■ **READING PASSAGE**:

• • • • •

As for these letters, as with most of Hearn's missives, they were for the most part undated,—written hurriedly on any kind of paper, often on mere scraps.
He places himself before us as the "Oriental by birth and half by blood;" as a lad destined for Catholicism, and, instead of that, savagely attacking the religion of his mother. We have hints of the hard measure the world had dealt him and how he felt like a barbarian beyond the pale of polite society. He confesses himself ill at ease among the cultivated classes, and we dimly feel that there were in those years, before he came to Cincinnati, days so bitter that they left a permanent mark. Without religious faith, going to the boyish extreme of lightly attacking Christianity, he imagined himself ready to become a sort of æsthetic pagan, worshipping Venus and the other gods of the antique world. As antagonistic to accepted pulpit teaching, he read Darwin, and pompously and not a little solemnly announced, "I accept Darwin fully."
Perhaps no inconsiderable portion of this paganism was caused by his youthful worship of Swinburne. All young men in the late sixties and early seventies, with an ear for verbal music and magic, were swearing allegiance to the bard of the famous "Poems and Ballads." Indeed, one feels that Hearn would have been a poet himself, had he but been gifted with the faculty of rhyme. Much of the other equipment of the poet was his in abundant measure,—the love of beauty, the love of lovely words, the joy in the manifold things of nature and art.
Speaking of Swinburne brings us to his reading, and we catch a glimpse of that little shelf of treasured books,—Balzacand Gautier and Rabelais in the French; Poe, to be sure; and—strange choice—the poems of Mr. Thomas Bailey Aldrich.
In these "Letters to a Lady" there is comparatively little discussion of literary subjects, save the mention of the fact that he is reading, always reading. Of literary criticism there is but little. In one letter, indeed, we do get a reference to the character of the Sultana of Aldrich's "Cloth of Gold," but this is a moral rather than a literary discussion. The sign that he was ranging far afield among other men's works, and also the hint of the writer that was to be, is given in little sentences dropped half unconsciously here and there,—sentences that to the student of Hearn's letters seem to be characteristic of his ways of thought, as when he says, "Somehow the ghosts of the letters I write by night laugh in my face by day;" or when he speaks of his horror of crowds and compares it to the terror of the desert camel being urged toward the white walls and shining minarets of the city beyond the desert; or when, curiously enough, he speaks of himself as seeming like a lizard in the July sun, a very similar turn of thought having been employed by Flaubert in one of his letters, which Hearn had probably never read, even though he did once plan a translation from that author.

• • • • •

■ **REQUIRED TASKS**:
**1)** Why does the passage on Hearn's letters say that the mention of the Sultana from Aldrich's "Cloth of Gold" is not literary criticism? Answer in one to three sentences.
**2)** According to the passage on Hearn's letters, what does Hearn compare his horror of crowds to?
**3)** In the passage on Hearn's letters, restate word for word the part between "Perhaps no inconsiderable" and "Thomas Bailey Aldrich.", inclusive.

■ **RAW DATA**:

• • • • •

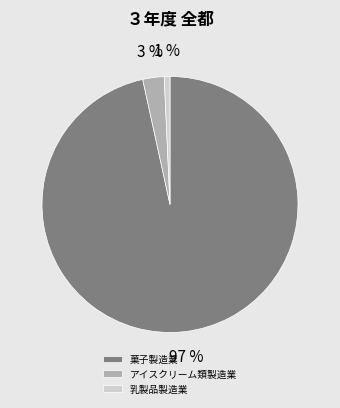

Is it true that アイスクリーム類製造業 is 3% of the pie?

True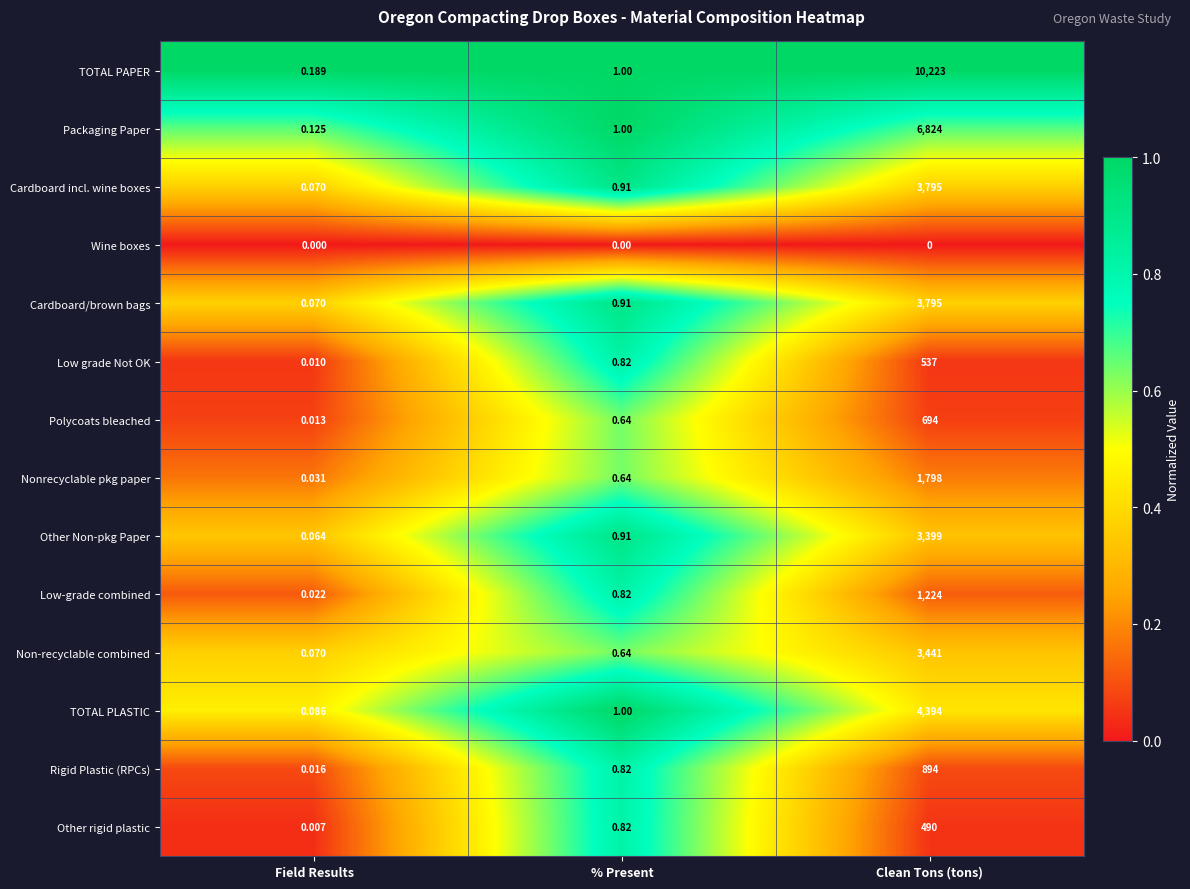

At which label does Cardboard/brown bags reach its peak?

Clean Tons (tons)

• • • • •

■ **SOLUTIONS IN ORDER**:
**1)** The passage says that the reference to the Sultana is a moral discussion rather than a literary one, so it does not count as literary criticism.

**2)** He compares it to the terror of the desert camel being urged toward the white walls and shining minarets of the city beyond the desert.

**3)**
Perhaps no inconsiderable portion of this paganism was caused by his youthful worship of Swinburne. All young men in the late sixties and early seventies, with an ear for verbal music and magic, were swearing allegiance to the bard of the famous "Poems and Ballads." Indeed, one feels that Hearn would have been a poet himself, had he but been gifted with the faculty of rhyme. Much of the other equipment of the poet was his in abundant measure,—the love of beauty, the love of lovely words, the joy in the manifold things of nature and art.
Speaking of Swinburne brings us to his reading, and we catch a glimpse of that little shelf of treasured books,—Balzacand Gautier and Rabelais in the French; Poe, to be sure; and—strange choice—the poems of Mr. Thomas Bailey Aldrich.